---- RECORDS TO PROCESS
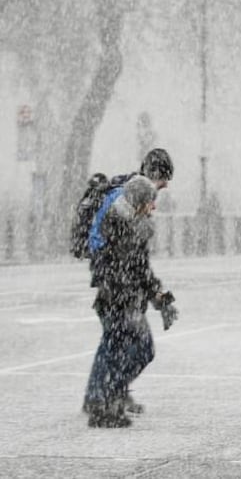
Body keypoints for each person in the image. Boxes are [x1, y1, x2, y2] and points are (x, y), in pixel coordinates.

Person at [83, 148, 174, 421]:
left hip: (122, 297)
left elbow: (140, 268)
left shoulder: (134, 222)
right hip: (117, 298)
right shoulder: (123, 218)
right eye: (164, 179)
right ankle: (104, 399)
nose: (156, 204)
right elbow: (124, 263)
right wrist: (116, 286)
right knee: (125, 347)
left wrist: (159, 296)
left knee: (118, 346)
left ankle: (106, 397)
--------
---- RECORDS TO PROCESS
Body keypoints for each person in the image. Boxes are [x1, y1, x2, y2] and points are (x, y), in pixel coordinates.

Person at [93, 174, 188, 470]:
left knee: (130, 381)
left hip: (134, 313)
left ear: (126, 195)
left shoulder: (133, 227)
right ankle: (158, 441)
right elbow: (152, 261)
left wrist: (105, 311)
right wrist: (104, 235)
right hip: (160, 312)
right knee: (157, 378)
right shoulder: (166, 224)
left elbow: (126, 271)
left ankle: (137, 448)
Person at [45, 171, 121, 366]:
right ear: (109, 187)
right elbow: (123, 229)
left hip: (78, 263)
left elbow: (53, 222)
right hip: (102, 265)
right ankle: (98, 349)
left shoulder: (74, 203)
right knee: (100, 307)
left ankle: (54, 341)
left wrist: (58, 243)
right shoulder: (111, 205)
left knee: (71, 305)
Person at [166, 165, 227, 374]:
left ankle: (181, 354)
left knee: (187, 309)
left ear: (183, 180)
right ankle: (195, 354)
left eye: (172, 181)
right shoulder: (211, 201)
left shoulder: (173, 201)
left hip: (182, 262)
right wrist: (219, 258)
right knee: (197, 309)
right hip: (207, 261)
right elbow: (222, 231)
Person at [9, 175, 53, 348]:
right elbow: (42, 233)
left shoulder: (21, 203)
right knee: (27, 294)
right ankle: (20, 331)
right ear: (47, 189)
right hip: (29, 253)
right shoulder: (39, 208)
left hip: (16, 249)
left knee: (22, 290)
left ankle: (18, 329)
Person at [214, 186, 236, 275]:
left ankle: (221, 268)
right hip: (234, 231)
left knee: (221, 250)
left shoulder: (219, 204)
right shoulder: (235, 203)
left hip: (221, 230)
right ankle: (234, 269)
--------
---- RECORDS TO PROCESS
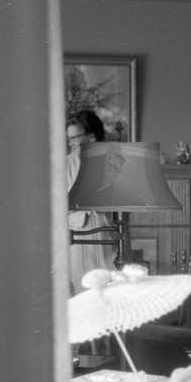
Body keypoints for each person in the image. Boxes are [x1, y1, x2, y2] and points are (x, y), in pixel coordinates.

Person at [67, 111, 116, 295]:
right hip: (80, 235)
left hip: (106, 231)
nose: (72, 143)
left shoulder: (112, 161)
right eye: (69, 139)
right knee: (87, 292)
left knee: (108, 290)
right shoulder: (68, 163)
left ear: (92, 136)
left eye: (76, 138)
--------
* EXERCISE GOAL *
Restate word for word the lines of the data above, starting at the line containing "right elbow: (222, 231)" and ending at the line containing "right ankle: (234, 269)", both included, and nothing more.

* YOUR RESPONSE *
right elbow: (222, 231)
Person at [9, 175, 53, 348]:
right elbow: (42, 233)
left shoulder: (21, 203)
right knee: (27, 294)
right ankle: (20, 331)
right ear: (47, 189)
right hip: (29, 253)
right shoulder: (39, 208)
left hip: (16, 249)
left knee: (22, 290)
left ankle: (18, 329)
Person at [214, 186, 236, 275]:
left ankle: (221, 268)
right hip: (234, 231)
left knee: (221, 250)
left shoulder: (219, 204)
right shoulder: (235, 203)
left hip: (221, 230)
right ankle: (234, 269)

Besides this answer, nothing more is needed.